Kolomenskoye is one of the most ancient places of human habitation within modern Moscow. Archaeological items discovered in its vicinity witness Stone Age (V-III millennium B.C.) settlements once existing here. In old times the village of Kolomenskoye near Moscow came to be directly involved into the historical events known as the Time of Troubles.
In 1923, a small museum was founded at the historically shaped ensemble of Russian Grand Princes and Tsars’ country estate; this museum was to grow up overtime into a complex Kolomenskoye art and architectural museum-reserve with a total area of 254.6 hectares. The unique landscape of Kolomenskoye bears traces of many generations’ life and activities.
Not far from the centre of Kolomenskoye estate, in Dyakovo, the most ancient settlement within modern Moscow appeared 2.5 thousand years ago on a roundish flap-top hill. This site known as Dyakovo Settlement gave its name to Dyakovo archaeological culture. Besides, archaeologists have recently discovered a settlement dated by early Middle Ages (VIII – X centuries AD) in the central part of Kolomenskoye as well as a unique Dyakovo-poyma settlement, which represents an ancient Russian village dated by XI-XII centuries, at the foot of Dyakovo Hill.
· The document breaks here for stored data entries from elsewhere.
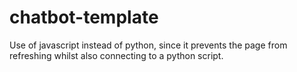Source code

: # chatbot-template
Use of javascript instead of python, since it prevents the page from refreshing whilst also connecting to a python script.
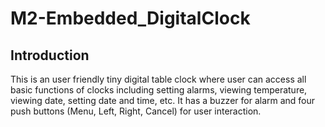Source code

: # M2-Embedded_DigitalClock

## Introduction

This is an user friendly tiny digital table clock where user can access all basic functions of clocks including setting alarms, viewing temperature, viewing date, setting date and time, etc. It has a buzzer for alarm and four push buttons (Menu, Left, Right, Cancel) for user interaction.
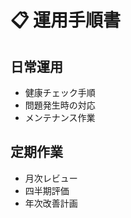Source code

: # 📋 運用手順書

  ## 日常運用
  - 健康チェック手順
  - 問題発生時の対応
  - メンテナンス作業

  ## 定期作業
  - 月次レビュー
  - 四半期評価
  - 年次改善計画

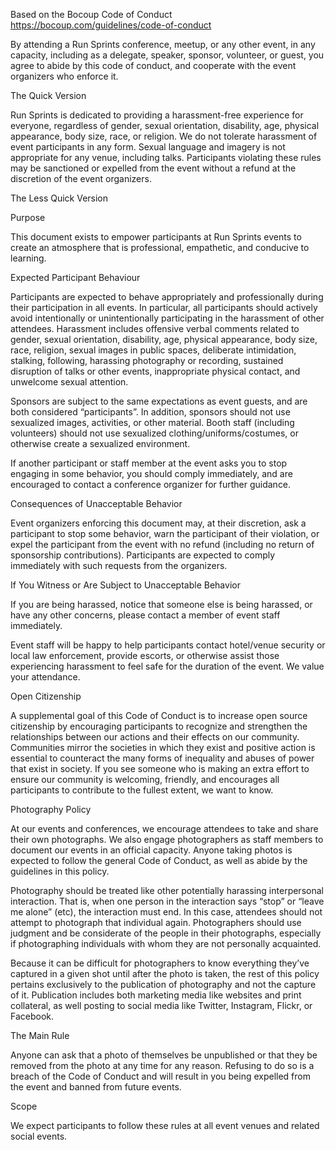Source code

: Based on the Bocoup Code of Conduct https://bocoup.com/guidelines/code-of-conduct

By attending a Run Sprints conference, meetup, or any other event, in any capacity, including as a delegate, speaker, sponsor, volunteer, or guest, you agree to abide by this code of conduct, and cooperate with the event organizers who enforce it.

The Quick Version

Run Sprints is dedicated to providing a harassment-free experience for everyone, regardless of gender, sexual orientation, disability, age, physical appearance, body size, race, or religion. We do not tolerate harassment of event participants in any form. Sexual language and imagery is not appropriate for any venue, including talks. Participants violating these rules may be sanctioned or expelled from the event without a refund at the discretion of the event organizers.

The Less Quick Version

Purpose

This document exists to empower participants at Run Sprints events to create an atmosphere that is professional, empathetic, and conducive to learning.

Expected Participant Behaviour

Participants are expected to behave appropriately and professionally during their participation in all events. In particular, all participants should actively avoid intentionally or unintentionally participating in the harassment of other attendees. Harassment includes offensive verbal comments related to gender, sexual orientation, disability, age, physical appearance, body size, race, religion, sexual images in public spaces, deliberate intimidation, stalking, following, harassing photography or recording, sustained disruption of talks or other events, inappropriate physical contact, and unwelcome sexual attention.

Sponsors are subject to the same expectations as event guests, and are both considered “participants”. In addition, sponsors should not use sexualized images, activities, or other material. Booth staff (including volunteers) should not use sexualized clothing/uniforms/costumes, or otherwise create a sexualized environment.

If another participant or staff member at the event asks you to stop engaging in some behavior, you should comply immediately, and are encouraged to contact a conference organizer for further guidance.

Consequences of Unacceptable Behavior

Event organizers enforcing this document may, at their discretion, ask a participant to stop some behavior, warn the participant of their violation, or expel the participant from the event with no refund (including no return of sponsorship contributions). Participants are expected to comply immediately with such requests from the organizers.

If You Witness or Are Subject to Unacceptable Behavior

If you are being harassed, notice that someone else is being harassed, or have any other concerns, please contact a member of event staff immediately.

Event staff will be happy to help participants contact hotel/venue security or local law enforcement, provide escorts, or otherwise assist those experiencing harassment to feel safe for the duration of the event. We value your attendance.

Open Citizenship

A supplemental goal of this Code of Conduct is to increase open source citizenship by encouraging participants to recognize and strengthen the relationships between our actions and their effects on our community. Communities mirror the societies in which they exist and positive action is essential to counteract the many forms of inequality and abuses of power that exist in society. If you see someone who is making an extra effort to ensure our community is welcoming, friendly, and encourages all participants to contribute to the fullest extent, we want to know.

Photography Policy

At our events and conferences, we encourage attendees to take and share their own photographs. We also engage photographers as staff members to document our events in an official capacity. Anyone taking photos is expected to follow the general Code of Conduct, as well as abide by the guidelines in this policy.

Photography should be treated like other potentially harassing interpersonal interaction. That is, when one person in the interaction says “stop” or “leave me alone” (etc), the interaction must end. In this case, attendees should not attempt to photograph that individual again. Photographers should use judgment and be considerate of the people in their photographs, especially if photographing individuals with whom they are not personally acquainted.

Because it can be difficult for photographers to know everything they’ve captured in a given shot until after the photo is taken, the rest of this policy pertains exclusively to the publication of photography and not the capture of it. Publication includes both marketing media like websites and print collateral, as well posting to social media like Twitter, Instagram, Flickr, or Facebook.

The Main Rule

Anyone can ask that a photo of themselves be unpublished or that they be removed from the photo at any time for any reason. Refusing to do so is a breach of the Code of Conduct and will result in you being expelled from the event and banned from future events.

Scope

We expect participants to follow these rules at all event venues and related social events.
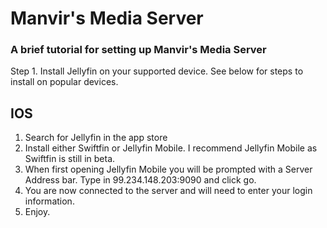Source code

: # Manvir's Media Server
### A brief tutorial for setting up Manvir's Media Server

Step 1. Install Jellyfin on your supported device. See below for steps to install on popular devices.


## IOS
  1. Search for Jellyfin in the app store
  2. Install either Swiftfin or Jellyfin Mobile. I recommend Jellyfin Mobile as Swiftfin is still in beta.
  3. When first opening Jellyfin Mobile you will be prompted with a Server Address bar. Type in 99.234.148.203:9090 and click go.
  4. You are now connected to the server and will need to enter your login information.
  5. Enjoy.
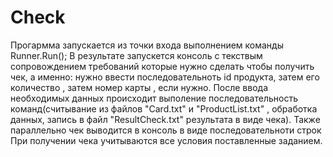 # Check
Прогармма запускается из точки входа выполнением команды Runner.Run();
В результате запускется консоль с текствым сопровождением требований которые нужно сделать чтобы получить чек, а именно:
нужно ввести последовательноть id продукта, затем его количество , затем номер карты , если нужно.
После ввода необходимых данных происходит выполение последовательность команд(считывание из файлов "Card.txt" и "ProductList.txt" , обработка данных, 
запись в файл "ResultCheck.txt" результата в виде чека).
Также параллельно чек выводится в консоль в виде последовательноти строк
При получении чека учитываются все условия поставленные заданием.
On the high bank of Moskva River one can see the Church of the Ascension built in 1532. It is one of the first tent-roof stone churches in Old Russia. In the XVI and XVII centuries, this church, small in interior dimensions, served as a summer family chapel of the Russian Tsars. In 1994, the church was included into the UNESCO World Heritage List altogether with Moscow Kremlin and the Red Square. Nowadays, according to an agreement with the Patriarchy, the church is jointly used by the museum and the patriarchal metochion that was founded in1994. In1917, the great miracle-working icon of Our Lady of Sovereign was uncovered on the ground floor of the church.